Selanjutnya dinyatakan: "... sungguh 
dengan ditemukannya kuburan al-Masih ini, ruh dan kekuatan al-Masih 
melebur kedalam dirinya, dan mengaku bahwa dirinya adalah al-Mahdi 
al-Muntazar..."19) 
Reinkarnasi yang bersumber dari ajaran Hindu 
yang diambil alih oleh beberapa sekte Syi'ah ekstrem, tampaknya juga 
mewarnai akidah Mahdiyyah di kalangan Ahmadiyah. Selain itu, 
interpretasi kaum Sufi tentang keberadaan al-Mahdi, mengisyaratkan akan 
lahirnya seorang tokoh pembaharu untuk menegakkan hukum-hukum agama dan 
kebenaran demikian Ibn Khaldun,20 juga mewarnai paham Mahdi Ahmadiyah. 
Kiranya memang agak sulit untuk dikatakan, bahwa paham Ahmadiyah itu, 
dipengaruhi oleh aliran tertentu dalam Islam atau yang non-Islam, baik 
secara langsung maupun tidak langsung. Akan tetapi, jika dilihat dari 
unsurnya yang beragam, tampaknya paham kemahdian aliran ini, lebih 
menunjukkan paham kemahdian yang sinkretis.
Dari uraian di atas, kiranya dapat 
disimpulkan bahwa kepercayaan yang bersifat Mesianistis atau 
Millenaristis, tampaknya sudah muncul sejak lama dan pemunculannya 
kembali ditengah-tengah masyarakat yang tertindas akibat kezaliman 
penguasa, mempunyai bentuk yang berbeda-beda.

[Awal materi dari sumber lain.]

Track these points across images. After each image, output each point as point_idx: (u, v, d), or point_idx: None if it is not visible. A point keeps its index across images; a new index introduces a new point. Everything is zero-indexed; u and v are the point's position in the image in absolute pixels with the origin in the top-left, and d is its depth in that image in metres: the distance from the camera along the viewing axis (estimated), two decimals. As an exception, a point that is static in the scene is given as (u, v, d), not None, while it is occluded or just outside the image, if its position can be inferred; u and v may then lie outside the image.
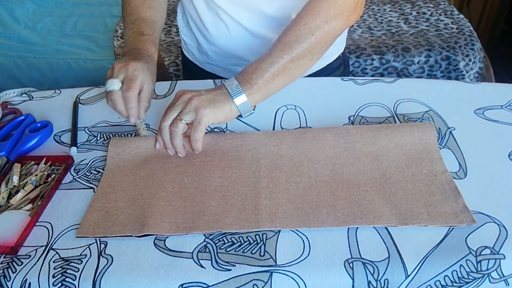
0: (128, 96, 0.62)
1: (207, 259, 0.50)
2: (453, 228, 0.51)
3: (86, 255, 0.51)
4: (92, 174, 0.63)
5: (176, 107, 0.60)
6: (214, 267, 0.49)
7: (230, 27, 0.78)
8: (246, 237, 0.52)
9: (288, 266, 0.48)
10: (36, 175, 0.61)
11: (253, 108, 0.63)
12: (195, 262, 0.49)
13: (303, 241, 0.51)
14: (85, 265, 0.49)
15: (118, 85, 0.62)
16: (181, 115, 0.59)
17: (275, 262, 0.49)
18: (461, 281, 0.47)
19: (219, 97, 0.61)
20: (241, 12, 0.75)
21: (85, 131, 0.71)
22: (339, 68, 0.91)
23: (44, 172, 0.62)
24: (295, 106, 0.73)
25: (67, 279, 0.48)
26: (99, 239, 0.53)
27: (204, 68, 0.91)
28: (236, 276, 0.48)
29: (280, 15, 0.74)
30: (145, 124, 0.71)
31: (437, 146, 0.62)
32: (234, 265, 0.49)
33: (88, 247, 0.52)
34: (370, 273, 0.47)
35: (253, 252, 0.50)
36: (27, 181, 0.60)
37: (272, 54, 0.62)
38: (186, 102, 0.60)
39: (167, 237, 0.52)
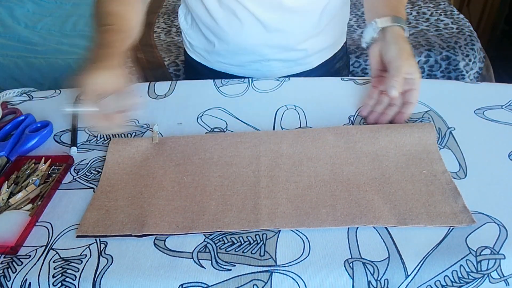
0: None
1: (207, 259, 0.50)
2: (453, 228, 0.51)
3: (86, 255, 0.51)
4: (92, 174, 0.63)
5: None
6: (214, 267, 0.49)
7: (244, 22, 0.77)
8: (246, 237, 0.52)
9: (288, 266, 0.48)
10: (37, 175, 0.61)
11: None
12: (195, 262, 0.49)
13: (303, 241, 0.51)
14: (85, 265, 0.49)
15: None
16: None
17: (275, 262, 0.49)
18: (461, 281, 0.47)
19: (407, 46, 0.65)
20: (257, 5, 0.74)
21: (85, 131, 0.71)
22: (343, 58, 0.95)
23: (44, 172, 0.62)
24: (295, 106, 0.73)
25: (67, 279, 0.48)
26: (99, 239, 0.53)
27: (214, 68, 0.90)
28: (236, 276, 0.48)
29: (297, 6, 0.75)
30: (145, 124, 0.71)
31: (437, 146, 0.62)
32: (234, 265, 0.49)
33: (88, 247, 0.52)
34: (370, 273, 0.47)
35: (253, 252, 0.50)
36: (29, 181, 0.60)
37: None
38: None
39: (167, 237, 0.52)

Gejala umum yang tampak, 
yaitu diawali dengan munculnya protes-protes sosial yang dibarengi 
dengan harapan-harapan akan datangnya seorang tokoh legendaris yang akan
 membawa kesejahteraan dan ketenteraman dalam Islam, tokoh tersebut 
dikenal dengan Imam Mahdi, Messiah dalam agama Nasrani danYahudi, Ratu 
Adil dalam budaya Jawa, dan Uri di kalangan orang primitif di Irian. 
Atas dasar kenyataan sejarah seperti di atas, rupanya para cendekiawan 
Muslim yang berwawasan luas sulit menerima paham Mahdi yang bersifat 
eskatologis ini.
Sebagaimana telah diuraikan dalam 
bab-bab terdahulu, kiranya dapat dibedakan secara jelas antara gerakan 
Mahdi Syi'ah dengan gerakan Mahdi Ahmadiyah. Apabila gerakan Mahdi 
Syi'ah berangkat dari keinginan untuk mengangkat derajat rakyat 
tertindas dan membawanya pada kondisi yang lebih baik, sebagai akibat 
kezaliman dan kecurangan penguasa, maka jalan yang ingin ditempuhnya 
adalah dengan merebut kekuasaan politik, atau dengan jalan kekerasan. 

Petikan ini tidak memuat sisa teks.